The New York Post has reported on the case of a child rapist who was released to protect him from the coronavirus:

A Massachusetts man convicted of repeatedly raping a 12-year-old boy was ordered released from jail Friday — because he suffers from health conditions that can make him vulnerable to coronavirus, according to new reports.

Glenn Christie, 54, who uses a wheelchair, was ordered released from the Massachusetts Treatment Center by Superior Court Judge Heidi Brieger, WBUR reported. One of the conditions is that Christie tests negative for COVID-19, the station reported.

Christie was convicted of child rape and indecent assault on a child under 14 and was being held for violating his probation conditions, according to the reports.

This appears to be happening throughout the world, with countries such as Great Britain announcing large releases of prisoners.

One would have thought the safety of the community trumps a prisoner’s right to be free of exposure to sickness in jail.

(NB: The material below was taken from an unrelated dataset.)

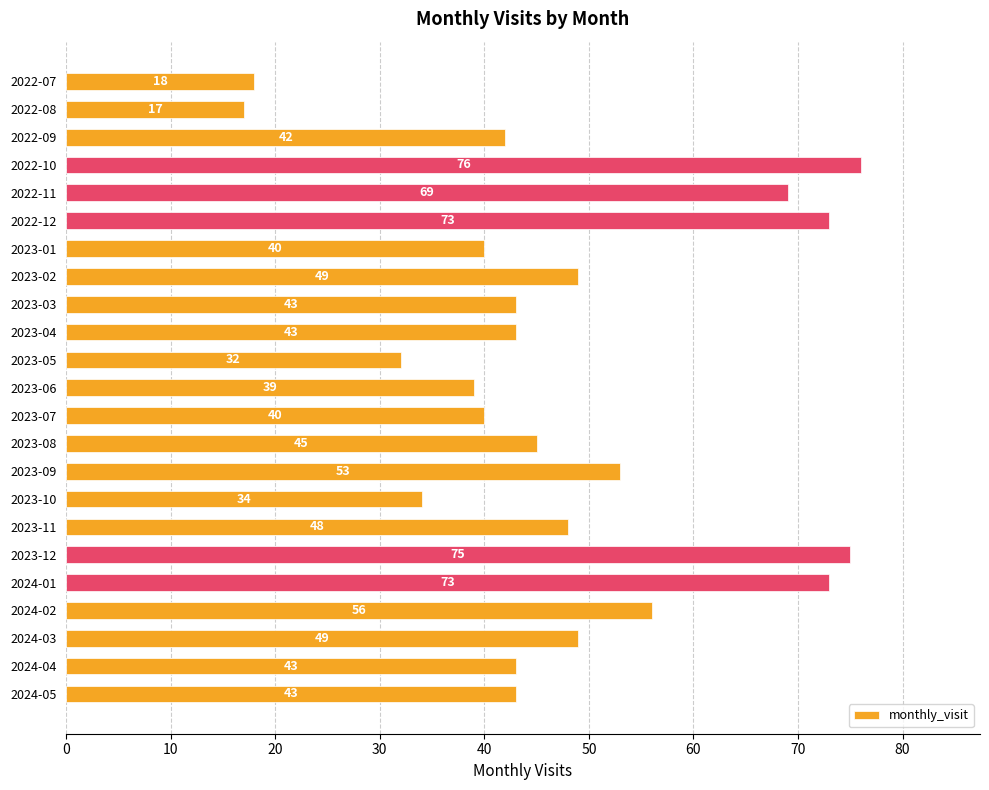

Does the chart contain any negative values?

No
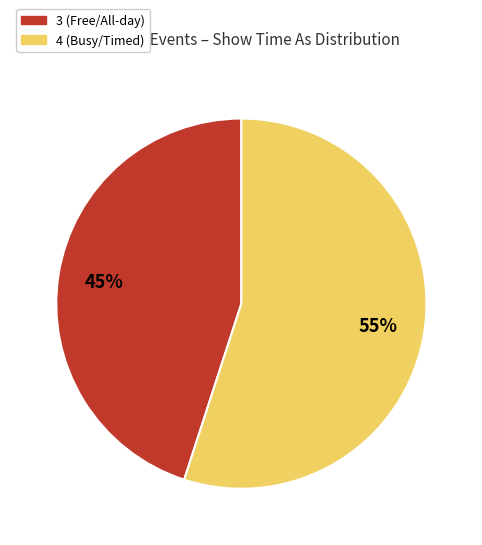

Does any single category account for the majority?

Yes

But, no, we’re told that opening up prisons is sound public policy.

Meanwhile, in keeping with our pagan times, as prisoners leave jail, some pastors enter it. In Tampa, pastor Rodney Howard-Browne was arrested for violating public health orders after holding Sunday services. In Baton Rouge, pastor Tony Spell was arrested for not observing a ban against large gatherings. Headlines from abroad tell a similar story: “Priests in India face charges for breaking COVID-19 restrictions on mass gatherings,” and so on.